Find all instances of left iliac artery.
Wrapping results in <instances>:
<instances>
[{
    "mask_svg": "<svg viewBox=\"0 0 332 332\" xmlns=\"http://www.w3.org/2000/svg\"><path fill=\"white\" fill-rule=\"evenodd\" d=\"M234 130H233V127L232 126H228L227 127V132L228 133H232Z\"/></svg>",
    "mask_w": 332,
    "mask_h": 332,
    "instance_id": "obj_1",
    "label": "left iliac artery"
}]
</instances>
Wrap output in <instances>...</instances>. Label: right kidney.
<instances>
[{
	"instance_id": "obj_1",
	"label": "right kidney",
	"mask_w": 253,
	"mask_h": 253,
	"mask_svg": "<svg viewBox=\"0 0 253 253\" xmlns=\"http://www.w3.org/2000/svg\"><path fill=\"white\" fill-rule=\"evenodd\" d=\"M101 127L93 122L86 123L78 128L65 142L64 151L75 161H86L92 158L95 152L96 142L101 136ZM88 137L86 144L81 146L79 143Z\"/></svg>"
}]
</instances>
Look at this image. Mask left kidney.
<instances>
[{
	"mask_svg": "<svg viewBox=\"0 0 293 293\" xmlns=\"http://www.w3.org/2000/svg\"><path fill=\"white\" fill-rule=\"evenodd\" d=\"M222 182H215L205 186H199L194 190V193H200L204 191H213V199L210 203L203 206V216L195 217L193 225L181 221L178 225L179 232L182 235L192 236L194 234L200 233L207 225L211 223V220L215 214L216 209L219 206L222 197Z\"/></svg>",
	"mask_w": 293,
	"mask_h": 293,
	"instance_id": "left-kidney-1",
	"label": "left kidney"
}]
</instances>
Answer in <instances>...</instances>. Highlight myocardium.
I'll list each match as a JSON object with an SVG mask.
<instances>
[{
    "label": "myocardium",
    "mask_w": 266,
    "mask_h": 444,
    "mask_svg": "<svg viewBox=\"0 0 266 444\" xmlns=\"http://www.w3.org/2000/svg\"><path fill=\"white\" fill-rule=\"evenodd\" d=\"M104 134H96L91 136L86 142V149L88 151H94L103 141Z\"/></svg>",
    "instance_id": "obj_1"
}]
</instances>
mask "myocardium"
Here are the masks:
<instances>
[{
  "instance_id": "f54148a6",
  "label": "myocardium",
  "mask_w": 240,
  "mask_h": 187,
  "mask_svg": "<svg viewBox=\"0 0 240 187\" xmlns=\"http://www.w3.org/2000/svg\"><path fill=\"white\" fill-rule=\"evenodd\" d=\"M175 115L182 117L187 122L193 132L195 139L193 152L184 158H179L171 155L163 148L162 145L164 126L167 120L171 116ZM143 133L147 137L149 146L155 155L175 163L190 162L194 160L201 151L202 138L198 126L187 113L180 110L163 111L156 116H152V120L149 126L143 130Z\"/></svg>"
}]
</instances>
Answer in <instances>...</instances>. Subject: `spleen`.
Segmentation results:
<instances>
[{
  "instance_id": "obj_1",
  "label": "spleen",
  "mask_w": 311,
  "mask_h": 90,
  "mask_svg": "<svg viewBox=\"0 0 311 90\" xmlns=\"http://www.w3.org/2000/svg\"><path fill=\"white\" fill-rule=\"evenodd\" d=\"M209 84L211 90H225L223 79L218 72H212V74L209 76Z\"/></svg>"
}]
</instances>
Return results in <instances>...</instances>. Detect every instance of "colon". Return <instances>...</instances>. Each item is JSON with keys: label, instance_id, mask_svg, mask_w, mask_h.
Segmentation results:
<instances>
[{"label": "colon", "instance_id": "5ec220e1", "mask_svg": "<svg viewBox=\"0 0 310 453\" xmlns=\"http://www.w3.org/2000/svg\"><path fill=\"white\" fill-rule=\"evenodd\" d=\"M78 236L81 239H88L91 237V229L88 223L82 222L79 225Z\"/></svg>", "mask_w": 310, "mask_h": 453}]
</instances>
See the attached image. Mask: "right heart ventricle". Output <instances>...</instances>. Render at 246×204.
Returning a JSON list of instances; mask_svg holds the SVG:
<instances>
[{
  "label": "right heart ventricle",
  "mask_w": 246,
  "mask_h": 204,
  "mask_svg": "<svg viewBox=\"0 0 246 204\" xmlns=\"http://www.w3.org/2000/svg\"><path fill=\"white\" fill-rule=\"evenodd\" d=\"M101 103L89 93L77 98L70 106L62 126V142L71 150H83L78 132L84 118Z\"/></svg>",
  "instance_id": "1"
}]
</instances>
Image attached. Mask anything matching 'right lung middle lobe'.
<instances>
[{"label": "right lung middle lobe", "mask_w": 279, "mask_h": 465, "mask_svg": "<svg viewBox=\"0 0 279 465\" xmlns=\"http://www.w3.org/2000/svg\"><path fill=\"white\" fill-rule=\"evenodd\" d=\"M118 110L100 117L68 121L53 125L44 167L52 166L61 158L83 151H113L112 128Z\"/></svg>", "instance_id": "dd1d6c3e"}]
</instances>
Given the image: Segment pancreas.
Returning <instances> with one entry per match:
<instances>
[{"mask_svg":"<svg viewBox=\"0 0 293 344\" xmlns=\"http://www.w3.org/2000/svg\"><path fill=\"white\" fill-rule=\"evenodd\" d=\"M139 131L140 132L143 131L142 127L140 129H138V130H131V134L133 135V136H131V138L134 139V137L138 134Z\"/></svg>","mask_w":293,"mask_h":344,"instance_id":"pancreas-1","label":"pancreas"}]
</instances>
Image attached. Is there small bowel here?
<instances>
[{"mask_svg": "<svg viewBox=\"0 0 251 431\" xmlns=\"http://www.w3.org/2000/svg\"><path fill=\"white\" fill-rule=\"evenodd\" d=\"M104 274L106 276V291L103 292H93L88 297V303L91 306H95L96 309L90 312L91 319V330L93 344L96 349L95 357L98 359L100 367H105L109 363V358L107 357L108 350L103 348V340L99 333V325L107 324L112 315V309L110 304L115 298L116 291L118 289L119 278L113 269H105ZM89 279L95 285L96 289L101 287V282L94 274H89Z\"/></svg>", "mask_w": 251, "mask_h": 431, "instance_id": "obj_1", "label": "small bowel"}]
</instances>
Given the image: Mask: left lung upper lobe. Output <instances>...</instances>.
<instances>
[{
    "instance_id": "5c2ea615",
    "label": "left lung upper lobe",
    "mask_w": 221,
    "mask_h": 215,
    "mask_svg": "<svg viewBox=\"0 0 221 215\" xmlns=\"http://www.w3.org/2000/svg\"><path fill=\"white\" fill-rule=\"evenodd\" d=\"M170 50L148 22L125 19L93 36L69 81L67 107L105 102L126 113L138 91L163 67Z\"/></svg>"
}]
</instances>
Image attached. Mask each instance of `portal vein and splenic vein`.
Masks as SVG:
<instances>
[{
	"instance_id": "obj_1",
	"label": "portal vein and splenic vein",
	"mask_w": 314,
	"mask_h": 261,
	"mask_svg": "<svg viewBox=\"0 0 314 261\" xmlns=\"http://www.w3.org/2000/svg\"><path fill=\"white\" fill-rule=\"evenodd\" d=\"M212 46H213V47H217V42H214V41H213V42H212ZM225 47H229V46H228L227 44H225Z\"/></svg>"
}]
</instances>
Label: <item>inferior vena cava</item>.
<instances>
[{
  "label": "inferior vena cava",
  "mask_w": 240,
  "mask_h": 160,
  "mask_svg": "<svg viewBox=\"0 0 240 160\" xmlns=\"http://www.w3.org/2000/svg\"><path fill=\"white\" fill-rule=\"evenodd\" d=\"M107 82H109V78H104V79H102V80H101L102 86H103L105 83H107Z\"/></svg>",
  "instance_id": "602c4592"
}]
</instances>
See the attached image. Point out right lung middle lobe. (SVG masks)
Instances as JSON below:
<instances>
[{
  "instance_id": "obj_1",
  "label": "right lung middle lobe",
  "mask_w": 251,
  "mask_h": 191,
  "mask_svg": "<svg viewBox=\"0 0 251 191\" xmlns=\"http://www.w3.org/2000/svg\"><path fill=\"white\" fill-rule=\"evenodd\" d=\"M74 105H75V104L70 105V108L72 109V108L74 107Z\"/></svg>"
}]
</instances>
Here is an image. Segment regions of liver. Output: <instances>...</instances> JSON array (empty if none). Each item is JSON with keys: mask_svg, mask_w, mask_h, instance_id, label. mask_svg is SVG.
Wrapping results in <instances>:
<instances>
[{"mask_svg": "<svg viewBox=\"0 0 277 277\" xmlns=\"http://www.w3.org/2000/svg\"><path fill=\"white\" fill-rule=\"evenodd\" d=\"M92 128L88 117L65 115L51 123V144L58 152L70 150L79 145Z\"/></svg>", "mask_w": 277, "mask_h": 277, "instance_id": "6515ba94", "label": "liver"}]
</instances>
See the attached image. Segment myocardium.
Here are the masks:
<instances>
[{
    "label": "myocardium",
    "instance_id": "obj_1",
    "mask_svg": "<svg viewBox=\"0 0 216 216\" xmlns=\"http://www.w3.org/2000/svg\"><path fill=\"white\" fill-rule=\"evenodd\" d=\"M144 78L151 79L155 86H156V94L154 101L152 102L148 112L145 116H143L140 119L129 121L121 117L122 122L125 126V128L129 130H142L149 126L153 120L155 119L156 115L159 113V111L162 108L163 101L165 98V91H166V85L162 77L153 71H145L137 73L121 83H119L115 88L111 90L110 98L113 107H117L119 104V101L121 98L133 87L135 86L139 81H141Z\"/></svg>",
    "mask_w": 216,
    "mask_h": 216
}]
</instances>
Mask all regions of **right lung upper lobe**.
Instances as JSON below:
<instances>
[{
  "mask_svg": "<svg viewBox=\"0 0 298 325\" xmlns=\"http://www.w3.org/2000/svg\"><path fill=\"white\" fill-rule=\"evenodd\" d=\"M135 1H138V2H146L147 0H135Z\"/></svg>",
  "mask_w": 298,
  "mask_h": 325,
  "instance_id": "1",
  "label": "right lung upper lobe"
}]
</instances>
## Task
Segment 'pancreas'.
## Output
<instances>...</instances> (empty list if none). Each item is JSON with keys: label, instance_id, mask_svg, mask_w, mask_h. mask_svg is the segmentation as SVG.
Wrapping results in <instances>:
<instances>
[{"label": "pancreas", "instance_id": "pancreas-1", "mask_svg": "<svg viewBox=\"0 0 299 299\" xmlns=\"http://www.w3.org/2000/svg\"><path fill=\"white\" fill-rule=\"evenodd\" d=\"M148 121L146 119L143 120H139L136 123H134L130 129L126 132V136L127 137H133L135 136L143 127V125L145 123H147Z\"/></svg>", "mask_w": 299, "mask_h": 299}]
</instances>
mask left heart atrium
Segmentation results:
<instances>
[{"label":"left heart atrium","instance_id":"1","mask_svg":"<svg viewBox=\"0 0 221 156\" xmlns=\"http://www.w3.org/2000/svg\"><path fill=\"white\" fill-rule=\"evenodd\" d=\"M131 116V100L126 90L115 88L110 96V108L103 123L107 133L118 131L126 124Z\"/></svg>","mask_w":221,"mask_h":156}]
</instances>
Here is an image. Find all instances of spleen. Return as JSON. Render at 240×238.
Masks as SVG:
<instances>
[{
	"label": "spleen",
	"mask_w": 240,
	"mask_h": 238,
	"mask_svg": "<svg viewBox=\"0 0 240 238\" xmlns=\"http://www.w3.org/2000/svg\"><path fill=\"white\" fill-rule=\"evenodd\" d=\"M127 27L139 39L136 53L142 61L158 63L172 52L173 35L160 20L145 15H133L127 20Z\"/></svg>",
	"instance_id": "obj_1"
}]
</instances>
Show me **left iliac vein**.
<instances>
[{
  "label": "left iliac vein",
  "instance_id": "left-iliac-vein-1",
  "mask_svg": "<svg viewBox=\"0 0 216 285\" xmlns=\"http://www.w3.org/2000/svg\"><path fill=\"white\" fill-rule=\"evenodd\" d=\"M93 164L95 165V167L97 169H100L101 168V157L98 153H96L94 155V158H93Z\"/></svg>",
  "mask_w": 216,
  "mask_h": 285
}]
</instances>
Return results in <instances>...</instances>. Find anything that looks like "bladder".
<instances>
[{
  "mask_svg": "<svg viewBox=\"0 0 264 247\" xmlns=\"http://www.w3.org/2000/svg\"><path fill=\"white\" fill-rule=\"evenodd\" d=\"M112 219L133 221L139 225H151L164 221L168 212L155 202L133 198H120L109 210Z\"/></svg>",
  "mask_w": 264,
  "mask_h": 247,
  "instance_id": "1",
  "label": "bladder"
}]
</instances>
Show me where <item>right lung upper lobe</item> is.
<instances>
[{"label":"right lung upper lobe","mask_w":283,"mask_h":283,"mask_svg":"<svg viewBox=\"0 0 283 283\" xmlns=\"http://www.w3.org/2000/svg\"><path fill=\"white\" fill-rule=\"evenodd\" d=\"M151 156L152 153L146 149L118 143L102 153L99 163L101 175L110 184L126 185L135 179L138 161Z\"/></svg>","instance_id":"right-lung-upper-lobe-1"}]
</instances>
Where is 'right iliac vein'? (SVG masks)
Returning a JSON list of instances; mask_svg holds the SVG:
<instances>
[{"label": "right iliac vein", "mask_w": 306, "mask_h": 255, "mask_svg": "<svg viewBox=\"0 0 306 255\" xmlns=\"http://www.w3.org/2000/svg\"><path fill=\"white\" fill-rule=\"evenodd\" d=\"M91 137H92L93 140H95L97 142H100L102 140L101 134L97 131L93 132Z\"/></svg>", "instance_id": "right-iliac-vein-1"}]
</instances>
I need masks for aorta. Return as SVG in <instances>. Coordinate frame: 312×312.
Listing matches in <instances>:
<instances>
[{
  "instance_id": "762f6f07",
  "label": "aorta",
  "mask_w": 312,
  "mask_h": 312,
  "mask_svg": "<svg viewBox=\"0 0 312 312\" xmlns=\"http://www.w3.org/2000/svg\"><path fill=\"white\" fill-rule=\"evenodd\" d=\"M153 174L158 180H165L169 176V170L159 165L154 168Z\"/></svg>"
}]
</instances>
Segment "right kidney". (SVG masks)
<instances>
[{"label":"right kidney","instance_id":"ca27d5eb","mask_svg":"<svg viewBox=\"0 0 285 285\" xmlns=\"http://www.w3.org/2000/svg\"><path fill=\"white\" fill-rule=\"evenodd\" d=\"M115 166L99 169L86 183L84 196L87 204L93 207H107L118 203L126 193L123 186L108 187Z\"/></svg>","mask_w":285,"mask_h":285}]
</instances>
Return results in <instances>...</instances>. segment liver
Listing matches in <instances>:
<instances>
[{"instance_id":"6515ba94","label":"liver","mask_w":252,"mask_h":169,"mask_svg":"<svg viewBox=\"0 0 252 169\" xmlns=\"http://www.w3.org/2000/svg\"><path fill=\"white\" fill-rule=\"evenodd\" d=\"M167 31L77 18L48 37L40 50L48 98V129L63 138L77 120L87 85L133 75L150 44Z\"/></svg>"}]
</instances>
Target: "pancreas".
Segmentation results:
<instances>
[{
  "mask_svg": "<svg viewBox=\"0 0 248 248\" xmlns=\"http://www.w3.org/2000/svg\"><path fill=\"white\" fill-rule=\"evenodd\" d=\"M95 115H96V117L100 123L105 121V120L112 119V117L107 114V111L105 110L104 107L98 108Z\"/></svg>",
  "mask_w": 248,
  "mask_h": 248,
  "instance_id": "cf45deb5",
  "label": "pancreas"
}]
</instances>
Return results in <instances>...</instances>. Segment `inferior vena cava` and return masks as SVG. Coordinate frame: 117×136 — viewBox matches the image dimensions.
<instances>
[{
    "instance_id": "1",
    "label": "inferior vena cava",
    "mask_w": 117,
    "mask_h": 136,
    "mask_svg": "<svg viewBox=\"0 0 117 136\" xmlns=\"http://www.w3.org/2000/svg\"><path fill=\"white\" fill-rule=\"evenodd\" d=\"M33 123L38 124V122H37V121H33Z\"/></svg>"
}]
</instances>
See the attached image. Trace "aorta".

- What the exercise asks:
Lay out everything in the material above from the line containing "Here is an image. Segment" down to the line containing "128L88 117L65 115L51" as a numbered list, one line per item, with blank lines left out.

- Exercise output:
1. Here is an image. Segment regions of liver. Output: <instances>...</instances> JSON array (empty if none). Each item is JSON with keys: mask_svg, mask_w, mask_h, instance_id, label. mask_svg is SVG.
2. Wrapping results in <instances>:
3. <instances>
4. [{"mask_svg": "<svg viewBox=\"0 0 277 277\" xmlns=\"http://www.w3.org/2000/svg\"><path fill=\"white\" fill-rule=\"evenodd\" d=\"M92 128L88 117L65 115L51 123V144L58 152L70 150L79 145Z\"/></svg>", "mask_w": 277, "mask_h": 277, "instance_id": "6515ba94", "label": "liver"}]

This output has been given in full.